Here is Earman’s summary of the argument when it is plugged into Bayes’ Theorem:
The witnesses may be very fallible in the sense that q can be as close to [certainty] as you like. But as long as they are minimally reliable in the sense that p > q, it follows from that the posterior probability of [a miracle having occurred] can be pushed as close to [certainty] as you like by a sufficiently large cloud of such fallible but minimally reliable witnesses provided.
Stated differently: unless you can argue, on its own terms, that the witnesses are more likely to be either lying or delusional than not (i.e. q > p) then it follows that even if what they are saying seems highly improbable, the more independent witnesses that claim that the miracle occurred, the more probable that the miracle in fact occurred – and indeed, with a certain number of independent witnesses, the probability that a miracle did in fact occur becomes very close to being a certainty and because the number of witnesses is subject to an exponent (see the ‘N’ term in the bottom right of the equation) as the number of witnesses rises linearly, the probability of the miracle being true rises exponentially. This is what Baye’s Theorem shows – and, unlike in the case of Hume’s rambling chapter, it shows it with precision and certainty. We can disagree with the data being inputted – for example, we can say that the witnesses are not independent, and they are colluding – but we cannot disagree with the nature of the argument Bayes is putting forward. Here is a framework that not only shows how you might assess miracles, but most importantly, here is a framework that shows definitively that miracles can indeed exist.
Today Bayes’ refutation of Hume’s arguments against miracles is being used to produce technology that materialists and atheists gawk at as being quasi-miraculous. People speak in hushed tones about Artificial Intelligence and attribute metaphysical properties to a technology based on statistical correlation and probability calculus that it in no way deserves. Is this a coincidence? It is hard to think that that it is.

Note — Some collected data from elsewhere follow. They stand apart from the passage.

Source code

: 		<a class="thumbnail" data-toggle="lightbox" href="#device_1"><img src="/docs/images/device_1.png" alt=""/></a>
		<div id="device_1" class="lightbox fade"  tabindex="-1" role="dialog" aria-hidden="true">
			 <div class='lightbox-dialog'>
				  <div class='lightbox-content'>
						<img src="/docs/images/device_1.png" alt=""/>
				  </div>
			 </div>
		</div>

Bayes’ Theorem has an air of magic about it, as can be attested to by anyone who has studied it. Collecting evidence and feeding it into Bayes Theorem produces conclusions that are impossible to reach by simply holding the evidence in one’s mind. When we program a computer with the Theorem it can be used to recognise our face and unlock our electronic devices, or it can recognise our voice and convert this into text, or it can translate one language into another. These are not miracles, of course, and when one fully understands the technology, it is revealed to be no more than impressive engineering. Bayes’ Theorem does not truly produce miracles. But as we have seen, it establishes perfectly well that miracles are within the realm of the possible. We would be better off considering deeply the implications of the Theorem itself than getting distracted with the impressive gadgetry that it has been used to produce. It makes for a far more compelling philosophical argument.